### CHALLENGE A
According to the article on print media, in which city was the first Asian Newspaper Publishers' Conference held?

— START QUOTED TEXT —

Today - Jan 29th - is Newspapers Day.
So to celebrate the aaniversary of the dawn of the First Newspaper in 1780, I publish here a piece from my Archives:
Published in Pioneer in Jan 1996.
Nine years have gone by - but I guess the topic is still relevant. We have not come too far ?? !! Or did I travel into the future? :-)
The role of print media in a changing world.
You are rushing through your morning breakfast, giving a quick glance over your "on-line " morning paper. Even as the digital newspaper dutifully transmits the day's news through your PC monitor, you find that you don't have the kind of time to go through every "page". You wish that you were able to carry the " newspaper" with you - like the way you used to tuck it under your arm to read while commuting for work. But, notwithstanding the electronic notebooks, electronic newspapers just are not the same as the traditional printed newspapers. They cannot be tucked away under your arm.
Or that is what one thought, till recently. Enter electronic tablet- the new avatar in the electronic media which is still in its nascent stage of development. Now, this is a small news card - the size of a credit card which can be slotted into any Personal computer and get the front page of the "newspaper" on the screen. By touching different parts of the screen, you can also have access to different pages, complete with visuals.
Demonstrating the new invention at the first Asian Newspaper Publishers' Conference, concluded recently in Singapore, media consultant Roger Fidler, observed that online newspapers - a fast catching up phenomenon with most newspapers around the world - would not be the main form of electronic newspapers in the future. If digital newspapers were to succeed, they would have to be as portable and as easy to use as traditional newspaper. He pointed out that newspaper companies in future would sell their stories in memory cards which could be refreshed daily at homes or information kiosks. This technology also would serve as an answer to newsprint, he added.

— END QUOTED TEXT —
— START RECORDS TO USE —

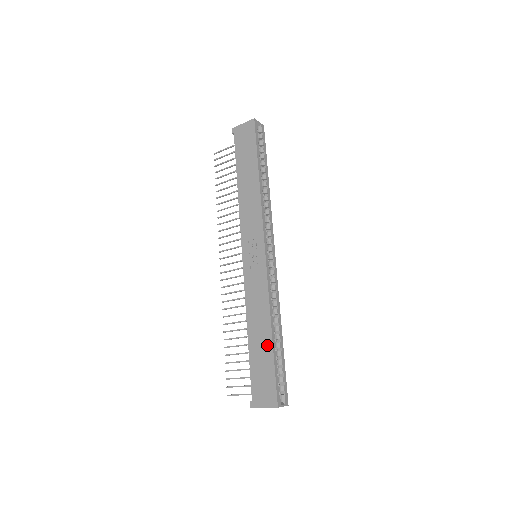
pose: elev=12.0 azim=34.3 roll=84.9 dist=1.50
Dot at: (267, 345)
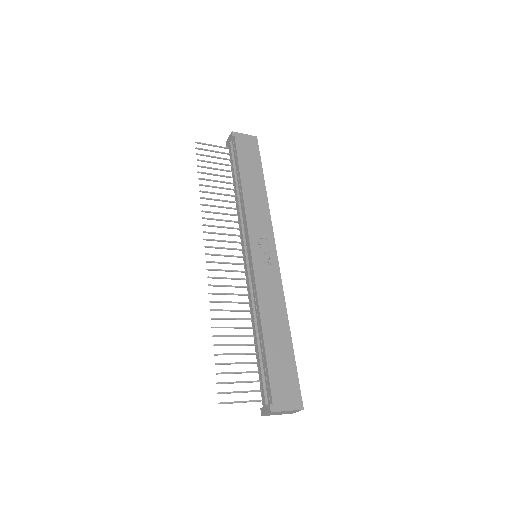
Dot at: (287, 344)
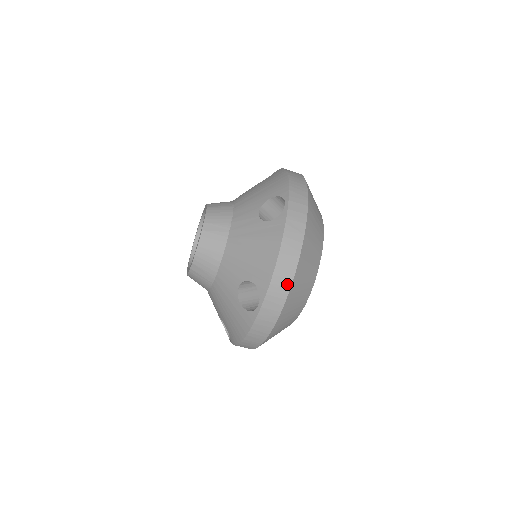
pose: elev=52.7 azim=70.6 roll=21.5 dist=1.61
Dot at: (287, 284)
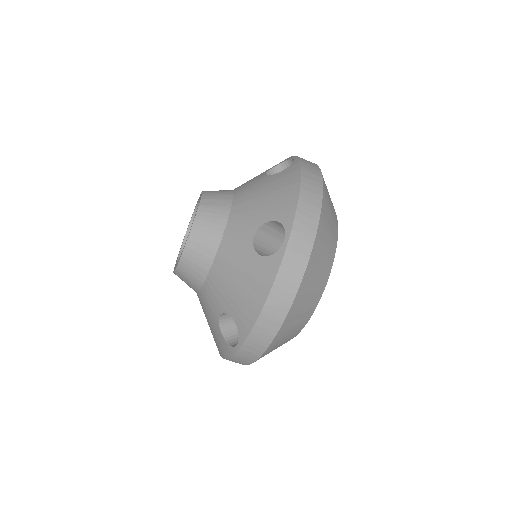
Dot at: (270, 335)
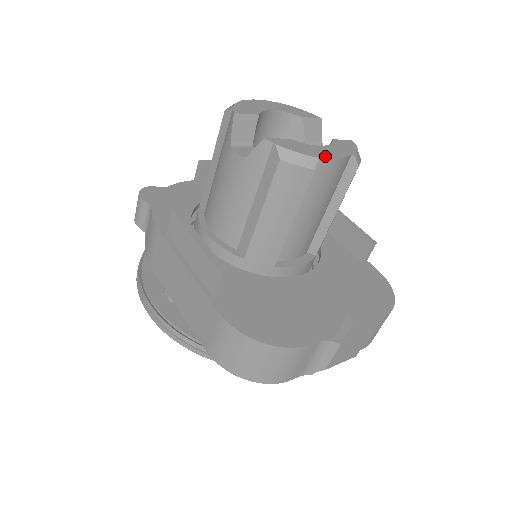
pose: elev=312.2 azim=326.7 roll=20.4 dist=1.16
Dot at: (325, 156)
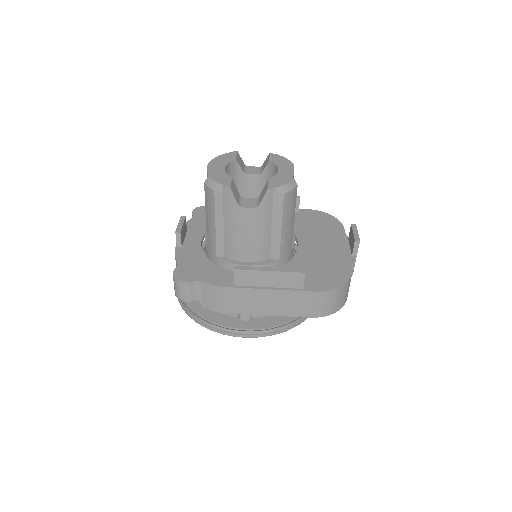
Dot at: (292, 174)
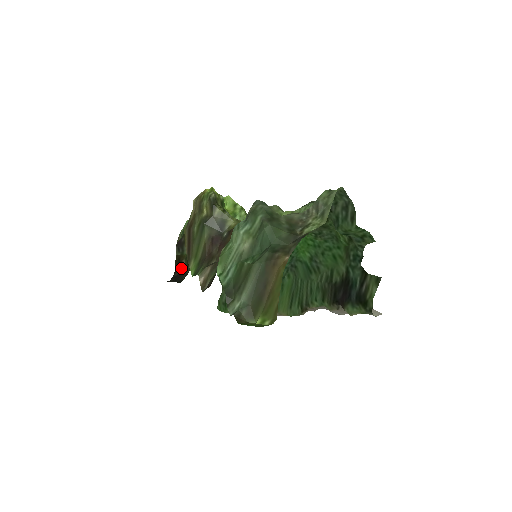
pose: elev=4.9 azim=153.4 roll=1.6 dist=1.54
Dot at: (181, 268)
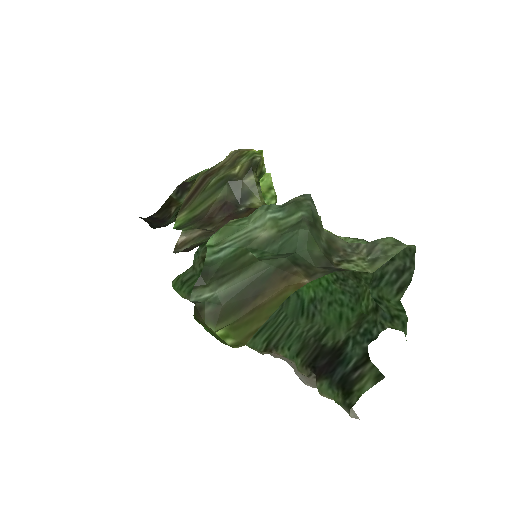
Dot at: (166, 213)
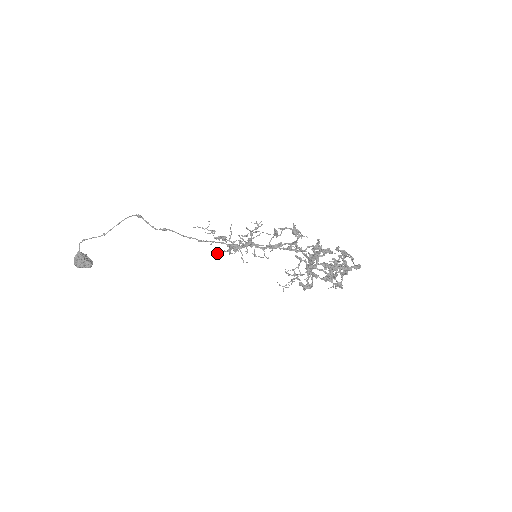
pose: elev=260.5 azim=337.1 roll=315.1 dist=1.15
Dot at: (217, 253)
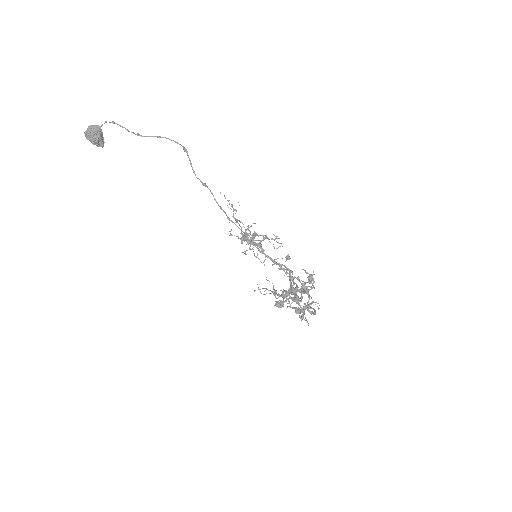
Dot at: occluded
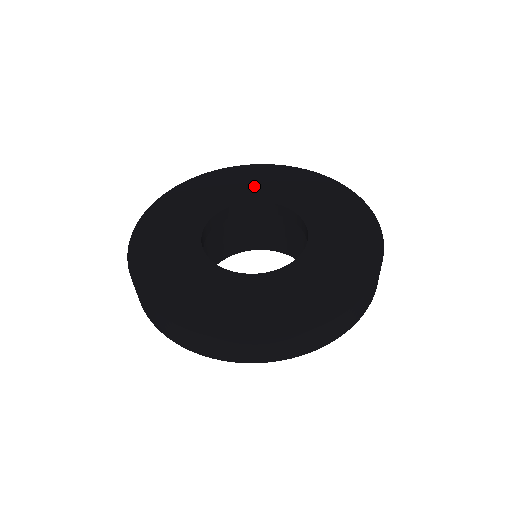
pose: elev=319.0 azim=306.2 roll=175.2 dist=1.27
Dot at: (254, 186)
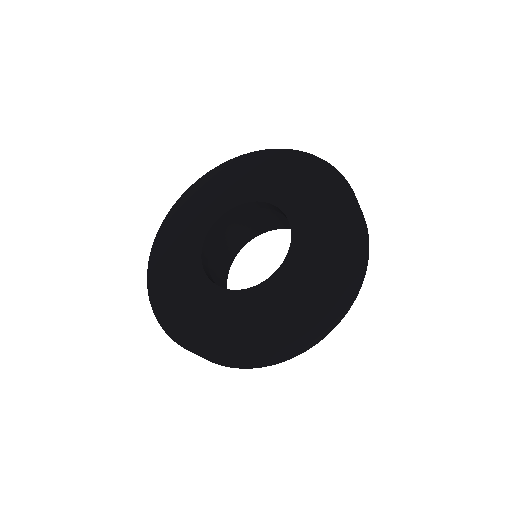
Dot at: (248, 182)
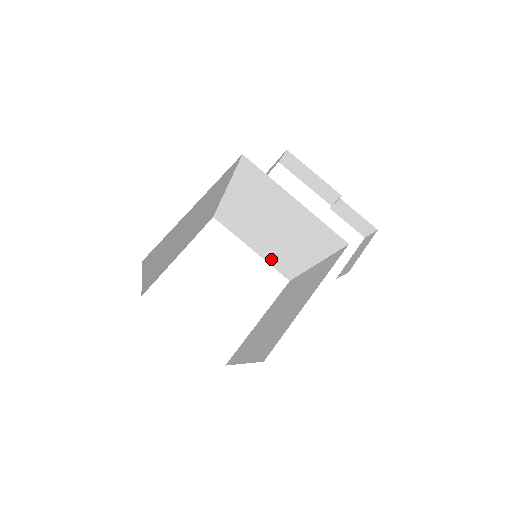
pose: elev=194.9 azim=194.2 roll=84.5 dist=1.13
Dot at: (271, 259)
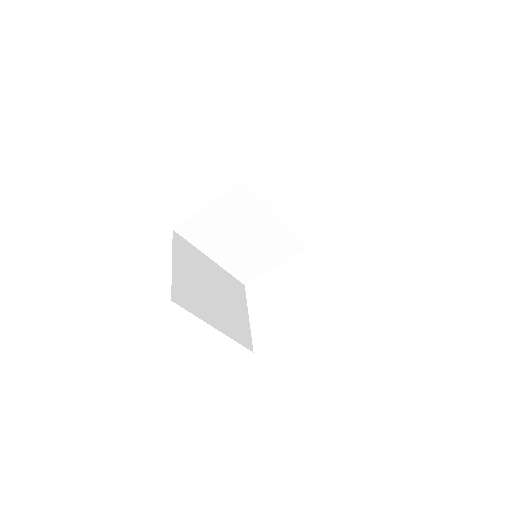
Dot at: (282, 254)
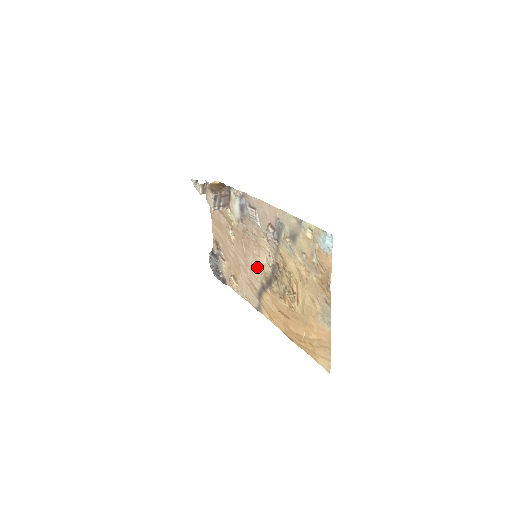
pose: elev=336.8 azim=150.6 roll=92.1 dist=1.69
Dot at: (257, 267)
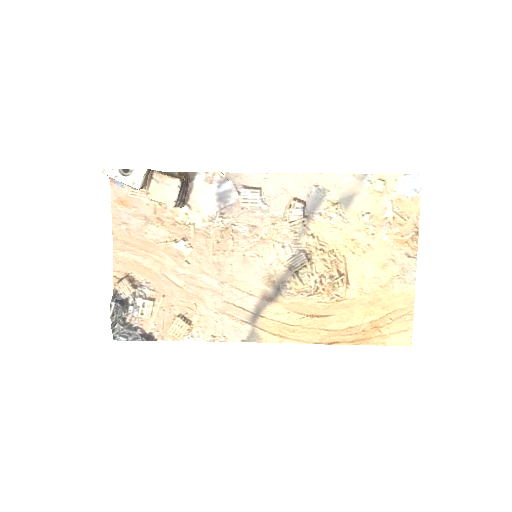
Dot at: (251, 275)
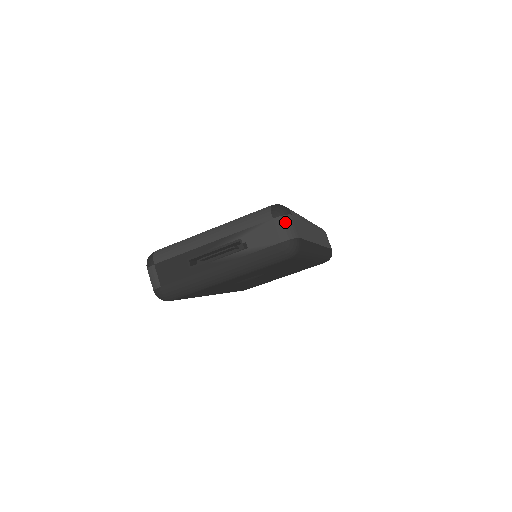
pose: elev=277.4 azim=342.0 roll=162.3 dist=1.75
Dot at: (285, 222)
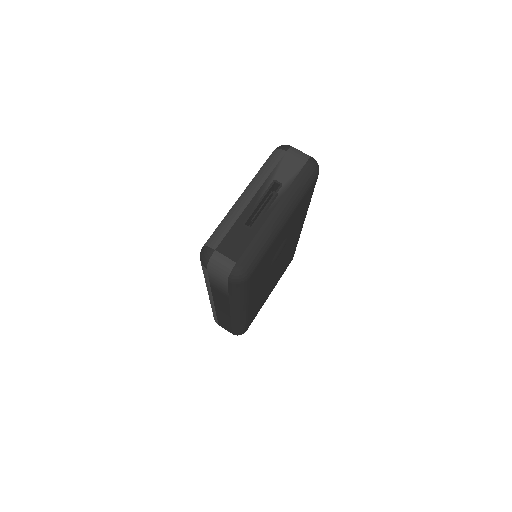
Dot at: (296, 150)
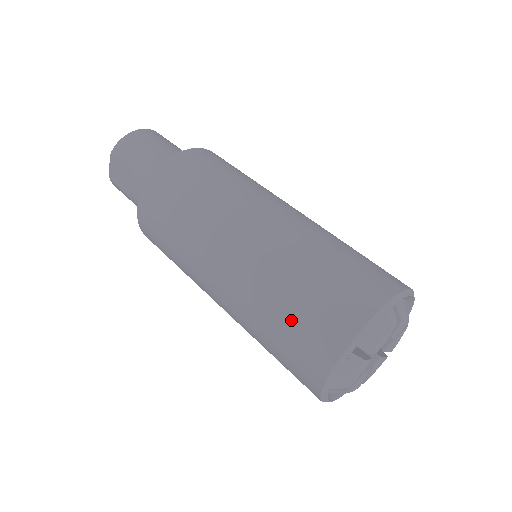
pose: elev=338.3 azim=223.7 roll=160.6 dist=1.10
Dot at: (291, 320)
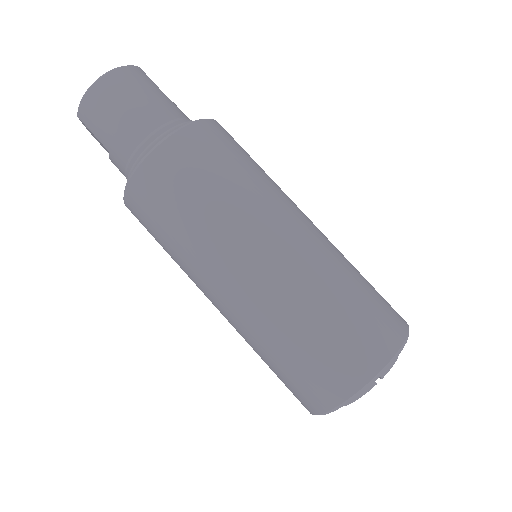
Dot at: (279, 373)
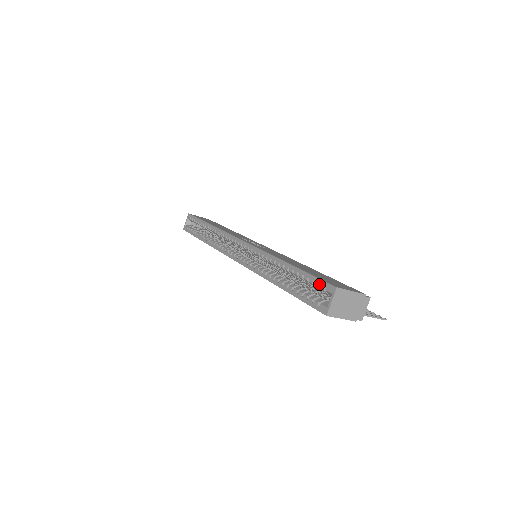
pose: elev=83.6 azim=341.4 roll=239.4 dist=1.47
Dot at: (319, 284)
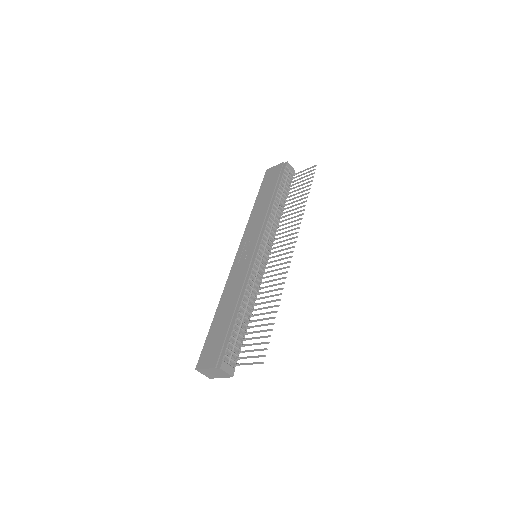
Dot at: occluded
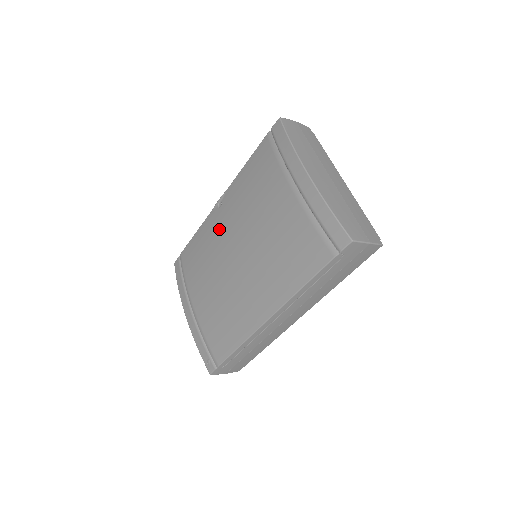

— END RECORDS TO USE —

### CHALLENGE B
In the rows, replace "dist" with "distance" in everything from the line containing "pose: elev=336.8 azim=150.6" down to the last row, and leave all else unchanged. Give only those lines, without the pictures.

### RESULT A
Singapore

### RESULT B
pose: elev=336.8 azim=150.6 roll=92.1 distance=1.69
Dot at: (257, 267)
Dot at: (251, 275)
pose: elev=277.4 azim=342.0 roll=162.3 distance=1.75
Dot at: (285, 222)
Dot at: (296, 150)
pose: elev=338.3 azim=223.7 roll=160.6 distance=1.10
Dot at: (291, 320)
Dot at: (279, 373)
pose: elev=83.6 azim=341.4 roll=239.4 distance=1.47
Dot at: (319, 284)
Dot at: occluded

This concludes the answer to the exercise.